First, let us turn to the general architecture of the model. As noted above, the Halle and Mohanan model comprises four lexical strata, as against Kiparsky's (1982) three and Booij and Rubach's (1987) two, as well as one postlexical level. If the number of levels proposed for a language is in principle unbounded, the theory loses any claim to explanatory adequacy, since an analysis would be possible in which each word-formation rule or phonological process were assigned to a separate stratum, or every rule to every stratum. Moreover, allowing random interspersal of cyclic and non-cyclic strata, as Halle and Mohanan also do, further compromises LP in that the operation or suspension of constraints will be purely a matter of stipulation. Nor do they strictly adhere to the four lexical strata they declare; their model also incorporates a so-called Loop, which allows compounded forms derived on their Level 3 to cycle back into Level 2 affixation. Since there is no principled limit to the levels between which loops could be proposed, the way would in principle be open for such morphological interaction between every pair of strata. In Halle and Mohanan's model, the concept of morphological level-ordering is effectively dead in the water.
There are similar problems of permissiveness in their specific phonological analyses. Halle and Mohanan are primarily concerned with General American, although they claim the underlying vowel system they propose (see (2.22)) is also appropriate for RP; this assignment of a single underlying phonological system to related dialects was a characteristic of SGP which Halle and Mohanan carry over into LP.
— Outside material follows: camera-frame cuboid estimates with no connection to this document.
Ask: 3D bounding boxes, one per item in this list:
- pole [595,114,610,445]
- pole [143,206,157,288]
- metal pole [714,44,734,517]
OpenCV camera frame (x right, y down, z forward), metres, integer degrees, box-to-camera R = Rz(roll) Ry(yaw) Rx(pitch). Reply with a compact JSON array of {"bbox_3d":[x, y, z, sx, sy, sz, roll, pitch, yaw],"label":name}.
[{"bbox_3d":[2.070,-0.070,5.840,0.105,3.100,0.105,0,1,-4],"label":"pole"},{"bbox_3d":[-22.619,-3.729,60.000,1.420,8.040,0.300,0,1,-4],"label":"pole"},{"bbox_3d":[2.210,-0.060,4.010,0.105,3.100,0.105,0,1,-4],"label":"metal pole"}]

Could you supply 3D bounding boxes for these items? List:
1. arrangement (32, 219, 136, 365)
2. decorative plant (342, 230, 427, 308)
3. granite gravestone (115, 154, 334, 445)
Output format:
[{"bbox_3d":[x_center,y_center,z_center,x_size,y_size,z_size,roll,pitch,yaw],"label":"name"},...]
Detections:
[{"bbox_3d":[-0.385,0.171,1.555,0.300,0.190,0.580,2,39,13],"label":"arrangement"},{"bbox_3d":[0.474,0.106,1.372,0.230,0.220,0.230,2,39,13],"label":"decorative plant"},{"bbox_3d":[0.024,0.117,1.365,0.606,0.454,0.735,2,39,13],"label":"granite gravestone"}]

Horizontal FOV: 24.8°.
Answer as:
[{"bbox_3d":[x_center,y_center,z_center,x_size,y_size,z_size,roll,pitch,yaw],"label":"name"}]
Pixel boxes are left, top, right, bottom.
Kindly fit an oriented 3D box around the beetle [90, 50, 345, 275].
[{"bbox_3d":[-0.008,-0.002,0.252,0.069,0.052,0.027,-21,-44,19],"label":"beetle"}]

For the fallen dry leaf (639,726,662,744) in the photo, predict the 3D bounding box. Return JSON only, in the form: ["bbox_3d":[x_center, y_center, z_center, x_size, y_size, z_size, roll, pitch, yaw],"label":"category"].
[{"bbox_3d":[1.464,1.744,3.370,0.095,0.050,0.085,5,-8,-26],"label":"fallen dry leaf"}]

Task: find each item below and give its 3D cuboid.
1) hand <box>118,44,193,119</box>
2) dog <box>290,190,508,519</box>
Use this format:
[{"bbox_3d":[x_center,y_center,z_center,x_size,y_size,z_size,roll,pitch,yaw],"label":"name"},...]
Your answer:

If we were looking for a predominantly surface-true vowel system, we would not find it here. The SPE account of Vowel Shift is retained, with the tense vowels shifting in sane, serene, divine, and free rides in parallel non-alternating plain, mean, pine. A single underlying representation is proposed for the vowel in balm, and one for bomb, although the realizations vary widely across British and American accents, and indeed the two are homophonous for many speakers. Absolute neutralization is rife, with [jū] in cube and [jū] in venue derived from distinct underlying vowels.
For the moment, I consider only one further example: the Modern English strong verbs. On the principle of `can do, will do' familiar from SPE, Halle and Mohanan elect to derive alternating pairs like seek ~ sought, choose ~ chose and blow ~ blew from single underlying forms. This requires, of course, the whole panoply of SGP derivational techniques, as illustrated in (2.23).
Connoisseurs of untrammelled generative analysis will find all their old favorite tricks here. We have non-surface-true underliers; special diacritic marking; a whole complex of ablaut and related rules which are required only for these strong verbs, and yet are presented as if equivalent to productive processes; abuses of extrinsic ordering involving `lay-by' procedures; and `Duke-of-York' derivations, which involve the production, destruction and re-derivation of the desired output, as in chose.
In the face of examples like these (and there are plenty to choose from), it must be clear that LP is in serious danger of losing sight of its founding aims. Lexical Phonologists are not, of course, alone in their weaknesses here; there is a recurring tendency in phonology to invent constraints or conditions, then see these as some panacea which means entirely unrestrained derivation is somehow all right. Take Brand X, drink anything you like, and you won't have a hangover. Except that 10-to-1 you still will, and Brand X will have wreaked its own havoc on your system in the meantime. And you still behaved like an idiot.
It should go without saying, but doesn't, that constraints are useless unless they are imposed and taken seriously. There is no point in formulating restrictions if we then devote all our intellectual energies to finding ways to defuse and disarm them; as we shall see, the use of underspecification to get round SP, and the ordering of rules on Level 2 to evade SCC are excellent examples of precisely this strategy. Identifying circumstances in which the constraints fail does not occasion congratulations. At best, it is a signal that we must find the underlying principle or factor which explains the non-application of the constraint. We shall see that such explanations may in fact be historical rather than synchronic.